Oracle, the owner of Java, claims the latest update of the software fixes its "vulnerability" issues, but as the Department of Homeland Security notes, you're probably better off ditching it altogether. (Photo : REUTERS)
Are you still running Java on your browser? If so, you should probably go ahead and disable the software now, according to the U.S. Department of Homeland Security. Java is very "vulnerable" to attacks from hackers, numerous outlets are reporting.
"A vulnerability in the Java Security Manager allows a Java applet to grant itself permission to execute arbitrary code. An attacker could use social engineering techniques to entice a user to visit a link to a website hosting a malicious Java applet. An attacker could also compromise a legitimate web site and upload a malicious Java applet (a "drive-by download" attack)," said the Department of Homeland Security in an announcement.

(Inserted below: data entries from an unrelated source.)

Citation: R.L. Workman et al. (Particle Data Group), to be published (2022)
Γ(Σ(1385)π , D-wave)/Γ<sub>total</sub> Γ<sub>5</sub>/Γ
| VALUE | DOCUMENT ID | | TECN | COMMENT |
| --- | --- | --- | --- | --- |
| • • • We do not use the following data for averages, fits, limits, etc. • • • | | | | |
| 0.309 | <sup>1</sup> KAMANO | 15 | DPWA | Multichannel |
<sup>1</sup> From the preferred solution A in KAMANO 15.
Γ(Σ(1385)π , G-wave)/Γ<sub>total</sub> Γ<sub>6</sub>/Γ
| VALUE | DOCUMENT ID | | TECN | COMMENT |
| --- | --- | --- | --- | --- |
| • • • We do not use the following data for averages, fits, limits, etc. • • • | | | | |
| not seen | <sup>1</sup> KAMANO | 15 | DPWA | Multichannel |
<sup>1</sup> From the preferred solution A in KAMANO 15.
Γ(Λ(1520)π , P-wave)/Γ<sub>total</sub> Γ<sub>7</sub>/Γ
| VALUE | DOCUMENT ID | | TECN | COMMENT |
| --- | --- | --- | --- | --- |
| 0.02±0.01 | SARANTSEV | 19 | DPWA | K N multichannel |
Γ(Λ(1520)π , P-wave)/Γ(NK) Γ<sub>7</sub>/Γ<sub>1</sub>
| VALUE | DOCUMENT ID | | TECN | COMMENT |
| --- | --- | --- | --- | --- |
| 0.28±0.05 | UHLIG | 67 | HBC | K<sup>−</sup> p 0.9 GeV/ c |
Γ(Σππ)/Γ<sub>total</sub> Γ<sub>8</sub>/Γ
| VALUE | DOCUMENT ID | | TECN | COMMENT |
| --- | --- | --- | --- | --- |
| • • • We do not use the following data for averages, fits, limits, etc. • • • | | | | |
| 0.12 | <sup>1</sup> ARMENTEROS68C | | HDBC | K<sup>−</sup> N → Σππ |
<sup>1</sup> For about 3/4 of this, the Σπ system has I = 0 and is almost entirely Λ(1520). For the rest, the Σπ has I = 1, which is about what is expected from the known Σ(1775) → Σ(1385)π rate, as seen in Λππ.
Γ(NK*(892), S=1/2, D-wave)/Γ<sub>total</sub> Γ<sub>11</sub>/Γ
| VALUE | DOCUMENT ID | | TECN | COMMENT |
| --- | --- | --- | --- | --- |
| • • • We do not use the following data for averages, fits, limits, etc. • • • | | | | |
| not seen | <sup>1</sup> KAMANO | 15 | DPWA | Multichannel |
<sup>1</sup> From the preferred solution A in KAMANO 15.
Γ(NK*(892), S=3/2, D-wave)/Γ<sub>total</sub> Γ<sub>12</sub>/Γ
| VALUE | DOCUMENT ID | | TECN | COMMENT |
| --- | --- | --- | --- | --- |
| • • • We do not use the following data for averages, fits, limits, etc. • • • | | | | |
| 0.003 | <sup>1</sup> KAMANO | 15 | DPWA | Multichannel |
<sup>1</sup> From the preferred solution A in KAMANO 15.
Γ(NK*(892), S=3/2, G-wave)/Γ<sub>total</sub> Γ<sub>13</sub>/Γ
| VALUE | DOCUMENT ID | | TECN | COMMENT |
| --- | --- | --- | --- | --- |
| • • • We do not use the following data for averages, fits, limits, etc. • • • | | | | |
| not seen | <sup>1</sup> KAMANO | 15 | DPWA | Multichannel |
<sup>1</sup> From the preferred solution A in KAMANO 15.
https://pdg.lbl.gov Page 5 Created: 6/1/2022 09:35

"Any web browser using the Java 7 plug-in is affected. The Java Deployment Toolkit plug-in and Java Web Start can also be used as attack vectors. Reports indicate this vulnerability is being actively exploited, and exploit code is publicly available."

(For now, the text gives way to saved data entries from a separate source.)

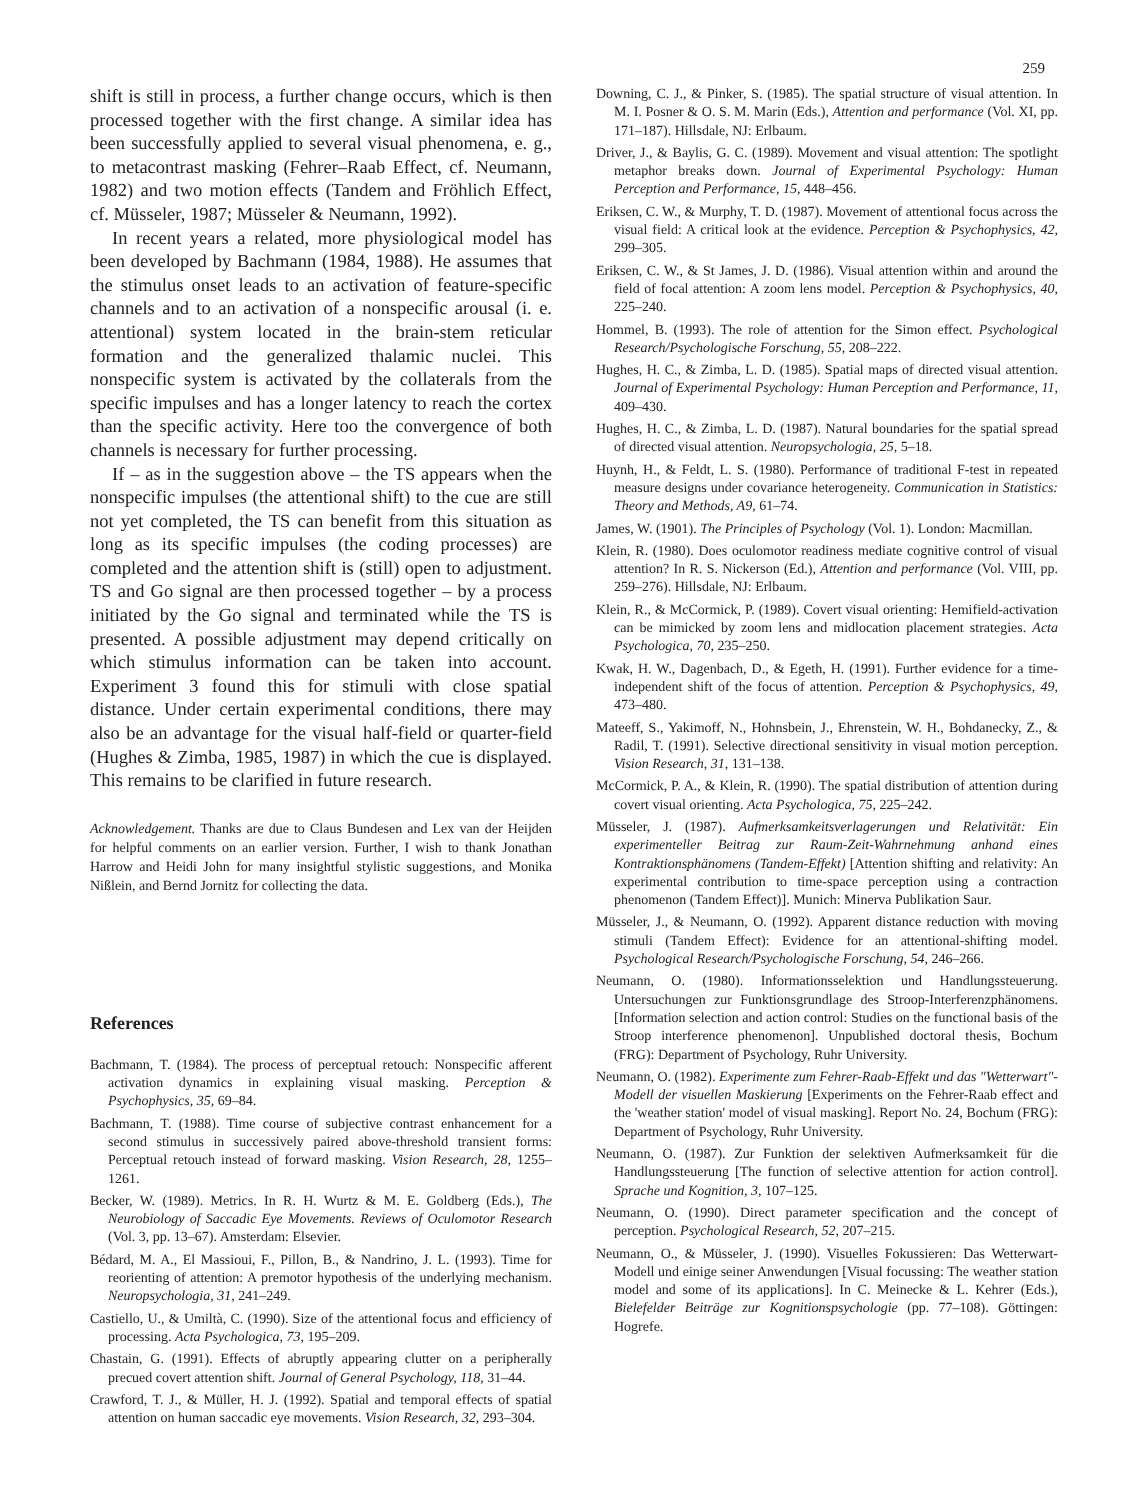259
shift is still in process, a further change occurs, which is then processed together with the first change. A similar idea has been successfully applied to several visual phenomena, e. g., to metacontrast masking (Fehrer–Raab Effect, cf. Neumann, 1982) and two motion effects (Tandem and Fröhlich Effect, cf. Müsseler, 1987; Müsseler & Neumann, 1992).
In recent years a related, more physiological model has been developed by Bachmann (1984, 1988). He assumes that the stimulus onset leads to an activation of feature-specific channels and to an activation of a nonspecific arousal (i. e. attentional) system located in the brain-stem reticular formation and the generalized thalamic nuclei. This nonspecific system is activated by the collaterals from the specific impulses and has a longer latency to reach the cortex than the specific activity. Here too the convergence of both channels is necessary for further processing.
If – as in the suggestion above – the TS appears when the nonspecific impulses (the attentional shift) to the cue are still not yet completed, the TS can benefit from this situation as long as its specific impulses (the coding processes) are completed and the attention shift is (still) open to adjustment. TS and Go signal are then processed together – by a process initiated by the Go signal and terminated while the TS is presented. A possible adjustment may depend critically on which stimulus information can be taken into account. Experiment 3 found this for stimuli with close spatial distance. Under certain experimental conditions, there may also be an advantage for the visual half-field or quarter-field (Hughes & Zimba, 1985, 1987) in which the cue is displayed. This remains to be clarified in future research.
Acknowledgement. Thanks are due to Claus Bundesen and Lex van der Heijden for helpful comments on an earlier version. Further, I wish to thank Jonathan Harrow and Heidi John for many insightful stylistic suggestions, and Monika Nißlein, and Bernd Jornitz for collecting the data.
References
Bachmann, T. (1984). The process of perceptual retouch: Nonspecific afferent activation dynamics in explaining visual masking. Perception & Psychophysics, 35, 69–84.
Bachmann, T. (1988). Time course of subjective contrast enhancement for a second stimulus in successively paired above-threshold transient forms: Perceptual retouch instead of forward masking. Vision Research, 28, 1255–1261.
Becker, W. (1989). Metrics. In R. H. Wurtz & M. E. Goldberg (Eds.), The Neurobiology of Saccadic Eye Movements. Reviews of Oculomotor Research (Vol. 3, pp. 13–67). Amsterdam: Elsevier.
Bédard, M. A., El Massioui, F., Pillon, B., & Nandrino, J. L. (1993). Time for reorienting of attention: A premotor hypothesis of the underlying mechanism. Neuropsychologia, 31, 241–249.
Castiello, U., & Umiltà, C. (1990). Size of the attentional focus and efficiency of processing. Acta Psychologica, 73, 195–209.
Chastain, G. (1991). Effects of abruptly appearing clutter on a peripherally precued covert attention shift. Journal of General Psychology, 118, 31–44.
Crawford, T. J., & Müller, H. J. (1992). Spatial and temporal effects of spatial attention on human saccadic eye movements. Vision Research, 32, 293–304.
Downing, C. J., & Pinker, S. (1985). The spatial structure of visual attention. In M. I. Posner & O. S. M. Marin (Eds.), Attention and performance (Vol. XI, pp. 171–187). Hillsdale, NJ: Erlbaum.
Driver, J., & Baylis, G. C. (1989). Movement and visual attention: The spotlight metaphor breaks down. Journal of Experimental Psychology: Human Perception and Performance, 15, 448–456.
Eriksen, C. W., & Murphy, T. D. (1987). Movement of attentional focus across the visual field: A critical look at the evidence. Perception & Psychophysics, 42, 299–305.
Eriksen, C. W., & St James, J. D. (1986). Visual attention within and around the field of focal attention: A zoom lens model. Perception & Psychophysics, 40, 225–240.
Hommel, B. (1993). The role of attention for the Simon effect. Psychological Research/Psychologische Forschung, 55, 208–222.
Hughes, H. C., & Zimba, L. D. (1985). Spatial maps of directed visual attention. Journal of Experimental Psychology: Human Perception and Performance, 11, 409–430.
Hughes, H. C., & Zimba, L. D. (1987). Natural boundaries for the spatial spread of directed visual attention. Neuropsychologia, 25, 5–18.
Huynh, H., & Feldt, L. S. (1980). Performance of traditional F-test in repeated measure designs under covariance heterogeneity. Communication in Statistics: Theory and Methods, A9, 61–74.
James, W. (1901). The Principles of Psychology (Vol. 1). London: Macmillan.
Klein, R. (1980). Does oculomotor readiness mediate cognitive control of visual attention? In R. S. Nickerson (Ed.), Attention and performance (Vol. VIII, pp. 259–276). Hillsdale, NJ: Erlbaum.
Klein, R., & McCormick, P. (1989). Covert visual orienting: Hemifield-activation can be mimicked by zoom lens and midlocation placement strategies. Acta Psychologica, 70, 235–250.
Kwak, H. W., Dagenbach, D., & Egeth, H. (1991). Further evidence for a time-independent shift of the focus of attention. Perception & Psychophysics, 49, 473–480.
Mateeff, S., Yakimoff, N., Hohnsbein, J., Ehrenstein, W. H., Bohdanecky, Z., & Radil, T. (1991). Selective directional sensitivity in visual motion perception. Vision Research, 31, 131–138.
McCormick, P. A., & Klein, R. (1990). The spatial distribution of attention during covert visual orienting. Acta Psychologica, 75, 225–242.
Müsseler, J. (1987). Aufmerksamkeitsverlagerungen und Relativität: Ein experimenteller Beitrag zur Raum-Zeit-Wahrnehmung anhand eines Kontraktionsphänomens (Tandem-Effekt) [Attention shifting and relativity: An experimental contribution to time-space perception using a contraction phenomenon (Tandem Effect)]. Munich: Minerva Publikation Saur.
Müsseler, J., & Neumann, O. (1992). Apparent distance reduction with moving stimuli (Tandem Effect): Evidence for an attentional-shifting model. Psychological Research/Psychologische Forschung, 54, 246–266.
Neumann, O. (1980). Informationsselektion und Handlungssteuerung. Untersuchungen zur Funktionsgrundlage des Stroop-Interferenzphänomens. [Information selection and action control: Studies on the functional basis of the Stroop interference phenomenon]. Unpublished doctoral thesis, Bochum (FRG): Department of Psychology, Ruhr University.
Neumann, O. (1982). Experimente zum Fehrer-Raab-Effekt und das "Wetterwart"-Modell der visuellen Maskierung [Experiments on the Fehrer-Raab effect and the 'weather station' model of visual masking]. Report No. 24, Bochum (FRG): Department of Psychology, Ruhr University.
Neumann, O. (1987). Zur Funktion der selektiven Aufmerksamkeit für die Handlungssteuerung [The function of selective attention for action control]. Sprache und Kognition, 3, 107–125.
Neumann, O. (1990). Direct parameter specification and the concept of perception. Psychological Research, 52, 207–215.
Neumann, O., & Müsseler, J. (1990). Visuelles Fokussieren: Das Wetterwart-Modell und einige seiner Anwendungen [Visual focussing: The weather station model and some of its applications]. In C. Meinecke & L. Kehrer (Eds.), Bielefelder Beiträge zur Kognitionspsychologie (pp. 77–108). Göttingen: Hogrefe.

"We are currently unaware of a practical solution to this problem," said a notice recently released by CERT, a group sponsored by the Homeland Security Department's cybersecurity division.
The kind of "vulnerability" the Department of Homeland Security is describing essentially gives hackers an open door to your computer. If you visit a hacked website, or are tricked into doing so by a hacker in the know, hackers can then use Java applications to take control of your computer, which could result in such crimes as identity theft.

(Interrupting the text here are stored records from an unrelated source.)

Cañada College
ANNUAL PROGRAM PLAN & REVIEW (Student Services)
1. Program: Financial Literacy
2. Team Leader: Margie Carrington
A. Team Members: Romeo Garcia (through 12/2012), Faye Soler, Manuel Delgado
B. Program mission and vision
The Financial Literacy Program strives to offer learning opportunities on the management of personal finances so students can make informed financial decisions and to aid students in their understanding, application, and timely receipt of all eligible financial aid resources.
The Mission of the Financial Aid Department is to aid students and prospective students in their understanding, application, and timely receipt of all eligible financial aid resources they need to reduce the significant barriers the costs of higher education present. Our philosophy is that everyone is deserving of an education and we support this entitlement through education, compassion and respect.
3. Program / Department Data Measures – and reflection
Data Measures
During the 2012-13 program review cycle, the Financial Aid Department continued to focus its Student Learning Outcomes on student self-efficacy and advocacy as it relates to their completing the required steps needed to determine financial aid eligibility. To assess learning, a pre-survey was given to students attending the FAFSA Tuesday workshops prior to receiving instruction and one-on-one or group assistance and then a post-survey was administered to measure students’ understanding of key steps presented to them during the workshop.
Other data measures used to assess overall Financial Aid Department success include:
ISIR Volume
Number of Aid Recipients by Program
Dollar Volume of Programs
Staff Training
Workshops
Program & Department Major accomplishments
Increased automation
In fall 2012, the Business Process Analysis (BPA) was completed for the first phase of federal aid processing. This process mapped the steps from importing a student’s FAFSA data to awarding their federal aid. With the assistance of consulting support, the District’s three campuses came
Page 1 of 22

The owner of Java, Oracle has released an update that supposedly fixes all these issues, but as Slate notes, you're likely better off just disabling Java in your browser altogether.
"[The update] might sound like a prompt response, until you consider that security researchers allegedly notified the company about the bug months ago. Or that the patch apparently leaves in place weaknesses that criminals could still exploit. Or that this is just the latest in a long string of Java problems that have made the language the overwhelming top choice for software-based computer hacks," said Slate.
Also, according to Reuters, the security firm Kaspersky Lab estimates Java was used in 50 percent of all hacker attacks in which hackers broke into computers by exploiting software bugs.
How to disable Java
If you've got a Mac, you're in luck; your work is probably already done. According to MacRumors, Apple has already fixed the issue by disabling Java on Macs running its OS X operating system.
For everyone else, first check out which version of Java you're running. CERT's announcements have focused on Java 7. If you have Java 7, and you'd like to disable it, CERT notes that as of the Java 7 update 10 users can now diable Java content in web brosers through the Java control panel applet.
In Firefox, select "Tools" from the main menu, go to "Add-ons," then click the "Disable" button next to any Java plug-ins.
In Safari, click on "Safari" in the main menu bar, then "Preferences," then select the "Security" tab and uncheck the button next to "Enable Java."
In Chrome, type or copy "Chrome://Plugins" into your browser's address bar, then click the "Disable" button below any Java plug-ins.
In Internet Explorer, follow these instructions for disabling Java in all browsers via the Control Panel. There is reportedly no way to entirely disable Java in Internet Explorer.